When return_edges = "sum", cpmr stores
fold-summed edge counts for each edge. If memory matters, keep the
default return_edges = "none" or use
return_edges = "all" only when fold-wise edge arrays are
truly needed.
Custom Resamples
If you already have a partition scheme, pass it through
resamples.
custom_resamples <- split(
seq_len(n),
cut(seq_len(n), breaks = 4, labels = FALSE)
)
custom_obj <- fit_resamples(
cpm_spec(),
conmat = conmat,
behav = behav,
resamples = custom_resamples,
return_edges = "none"
)
summary(custom_obj)
#> CPM resample summary:
#> Number of folds: 4
#> Prediction error:
#> RMSE:
#> Combined: 0.936
#> Positive: 0.905
#> Negative: 0.944
#> MAE:
#> Combined: 0.679
#> Positive: 0.642
#> Negative: 0.736
#> Pooled correlations (Pearson):
#> Combined: 0.142
#> Positive: 0.173
#> Negative: -0.008
#> Fold-wise correlations (Pearson):
#> Combined: 0.158 (SE 0.121)
#> Positive: 0.247 (SE 0.129)
#> Negative: 0.026 (SE 0.113)Custom resamples must:
- be supplied as assessment-row indices;
- cover every complete-case subject exactly once;
- not overlap across folds.
When na_action = "exclude", those indices still refer to
original row numbers of the complete-case subjects kept in the
analysis.
Missing-Data Handling
Set na_action = "exclude" if you want cpmr
to fit on complete cases while preserving original row positions in the
outputs.
behav_with_na <- behav
behav_with_na[c(3, 11)] <- NA_real_
na_obj <- fit_resamples(
cpm_spec(),
conmat = conmat,
behav = behav_with_na,
kfolds = 5,
na_action = "exclude"
)
na_predictions <- na_obj$predictions
na_predictions[na_predictions$row %in% c(3, 11), ]
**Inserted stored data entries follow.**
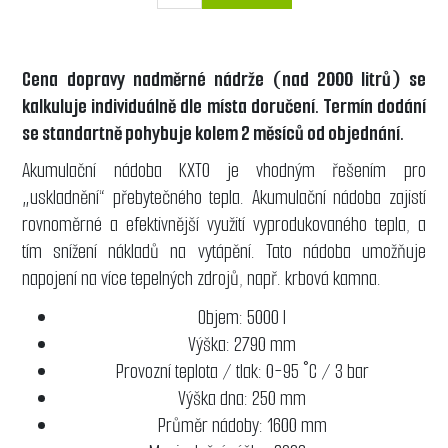
Cena dopravy nadměrné nádrže (nad 2000 litrů) se
kalkuluje individuálně dle místa doručení. Termín dodání
se standartně pohybuje kolem 2 měsíců od objednání.
Akumulační nádoba KXT0 je vhodným řešením pro
„uskladnění“ přebytečného tepla. Akumulační nádoba zajistí
rovnoměrné a efektivnější využití vyprodukovaného tepla, a
tím snížení nákladů na vytápění. Tato nádoba umožňuje
napojení na více tepelných zdrojů, např. krbová kamna.
Objem: 5000 l
Výška: 2790 mm
Provozní teplota / tlak: 0-95 °C / 3 bar
Výška dna: 250 mm
Průměr nádoby: 1600 mm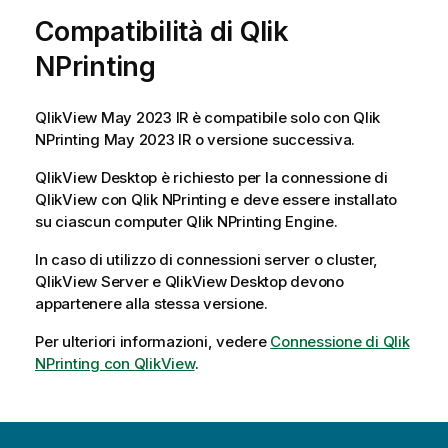
Compatibilità di
Qlik
NPrinting
QlikView
May 2023 IR è compatibile solo con
Qlik
NPrinting
May 2023 IR o versione successiva.
QlikView Desktop
è richiesto per la connessione di
QlikView
con
Qlik NPrinting
e deve essere installato
su ciascun computer
Qlik NPrinting Engine
.
In caso di utilizzo di connessioni server o cluster,
QlikView Server
e
QlikView Desktop
devono
appartenere alla stessa versione.
Per ulteriori informazioni, vedere
Connessione di Qlik
NPrinting con QlikView
.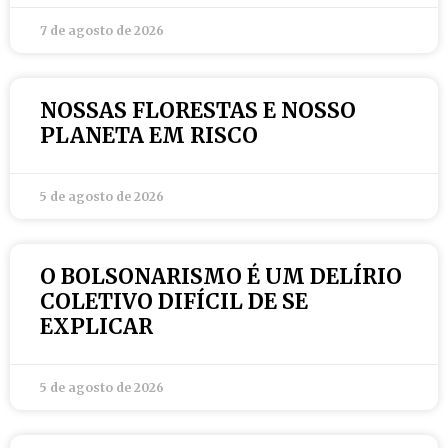
7 de agosto de 2026
NOSSAS FLORESTAS E NOSSO
PLANETA EM RISCO
5 de agosto de 2026
O BOLSONARISMO É UM DELÍRIO
COLETIVO DIFÍCIL DE SE
EXPLICAR
5 de agosto de 2026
#> row fold real both pos neg
#> 3 3 NA NA NA NA NA
#> 11 11 NA NA NA NA NAThis behavior matters when you need to merge predictions back to subject-level metadata after resampling.
Next Steps
After you are comfortable with the native path:
- read the workflow-selection article for guidance on how to use the
native
cpm_spec()workflow in different settings; - read the leakage-focused article if you need a more detailed covariate handling example;
- keep a
cpm_spec()object around when you want an explicit reusable parameter object.